Photo de Florence Fournié
Photo de Florence Fournié
Texte de Jean-Louis Rouget, Photo de Philippe Vercellotti
Il est des artistes qui marquent leur époque, René Izaure est de ceux là. Loin de l’agitation vaine de notre monde artistique contemporain, il a su préserver sa particularité d’artiste confidentiel. Cette rareté assumée et voulue, il la doit sans aucun doute à sa sagesse d’homme des montagnes (ariégeoises bien sûr) faite de sérénité, de passion, d’énergie et d’humour.
En tant que professeur de dessin ou de gravure des Beaux-arts de Toulouse il a insufflé un état d’esprit, une manière d’appréhender l’art et la vie à ses étudiants. Ses ateliers ont été des lieux d’expérimentations techniques offrant tous les possibles aux artistes en herbes que nous étions.

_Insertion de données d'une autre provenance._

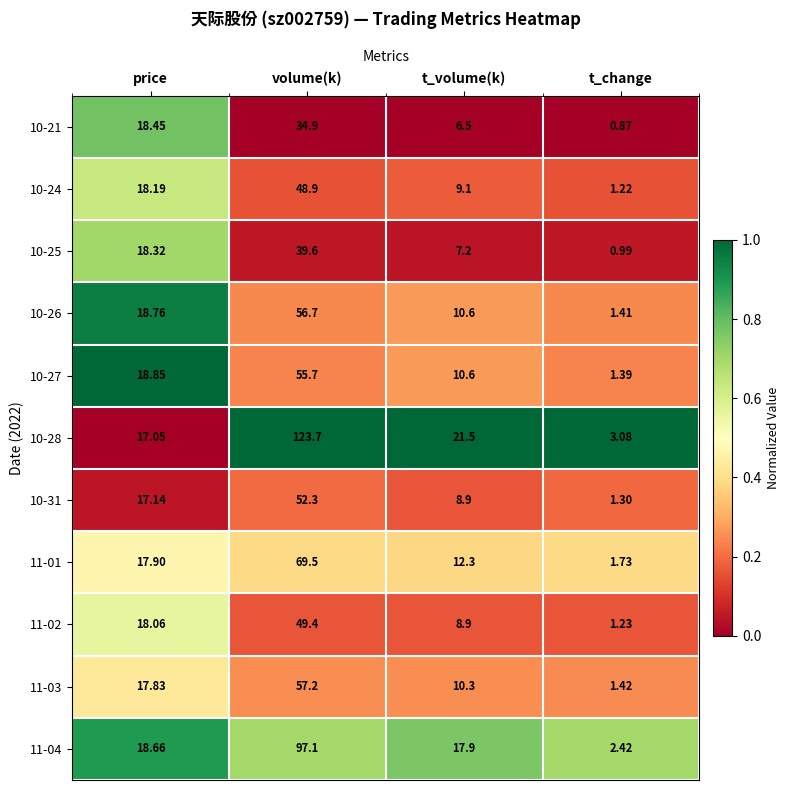

At which label is 10-21 closest to 17?

price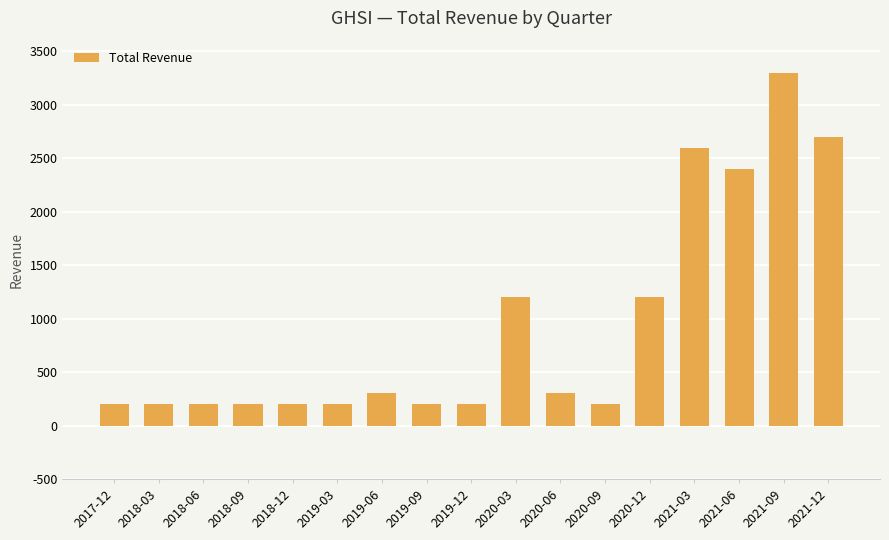

What is the greatest value displayed?

3300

L’œuvre de René Izaure est une. Elle raconte la vie d’un homme tour à tour sensible, élégant, enjôleur, sérieux ou profond. Il est hors du temps, des modes. Par choix il décline son travail autour du trait que ce soit en gravure (burin, pointe sèche), en dessin ou en peinture. Sa sensibilité s’adapte à l’outil, le geste est maitrisé, le résultat semble couler de source, sans efforts, du moins en apparence.
Je voudrais tenter de vous emmener au-delà de cette apparente simplicité et facilité d’exécution à travers un dessin (parmi tant d’autres) dont le titre-poème évoque à lui seul l’homme :
« La neige épaisse s’étend à l’infini et pèse sur l’arbre dans la montagne vide » dessin au crayon Wolff (marque de crayon carbone alliant la précision du graphite et la noirceur du fusain) sur papier de 1985.

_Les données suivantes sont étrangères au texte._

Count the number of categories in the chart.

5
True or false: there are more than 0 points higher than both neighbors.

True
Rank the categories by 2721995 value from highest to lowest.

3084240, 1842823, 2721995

Imaginez : un arbre vieux, peut-être un cyprès, s’ouvrant et ployant sous le poids de la neige fraîchement tombée, à l’arrière un léger voile d’une brume hivernale efface le paysage, au premier plan quelques ronces et herbes émergent de la neige.
Voyez : un carré de papier blanc, des traits de crayon Wolff, des zones de nuances de gris, de noirs, de blancs, des coups de gomme, quelques griffures et une organisation simple de la composition : une verticale, quelques volutes et un contre point pour mettre en valeur la verticale.
Eprouvez : une sensation de puissance, de calme, de douceur : écoutez le silence.
Prenez plaisir à refaire cette expérience avec d’autres œuvres : un paysage de Vicdessos ou de Rabat les trois seigneurs, un lys, un insecte, une fouine, un rapace, tout semble simple, évident, tellement vrai au premier abord, mais allez plus loin, ou plutôt plus près : zoomez (comme il aimait à le dire), utilisez votre œil pour « espépisser » ce bout de papier parsemé de mille traits de crayon, de mille coups de gomme, de mille nuances de gris, de noirs, de blancs : alors un monde s’ouvre devant vous ! Voici un groupe de bûcherons, de promeneurs au milieu des forêts, ici un défilé d’insectes dans la brume brandissant des pancartes où l’on peut lire « no smoking !», là des arbres à la ramure tortueuse pour mieux singer les hommes, là encore des rochers, des chutes d’eau ou des torrents (ceux de ses chères montagnes ariégeoises) aux graphismes rugueux qui sont comme de lointains échos à la peinture chinoise classique ; là-bas d’ailleurs il est très apprécié car « nul n’est prophète en son pays ».
Maître Izaure est un contemplatif, il observe le monde d’un œil à la fois critique et bienveillant, un peu comme ces ermites-lettrés sous la dynastie des Yuan en Chine au 13ème siècle, qui en s’écartant de la vanité du monde, nous révèlent la beauté de la vie. Il nous invite par le regard et par l’esprit à nous évader de notre quotidien. Il est parti rejoindre discrètement ces nuages qu’il accrochait si tendrement à ses paysages. Il nous laisse ses œuvres magnifiques qui sont autant de sentiers à parcourir, à nous de tenter l’aventure.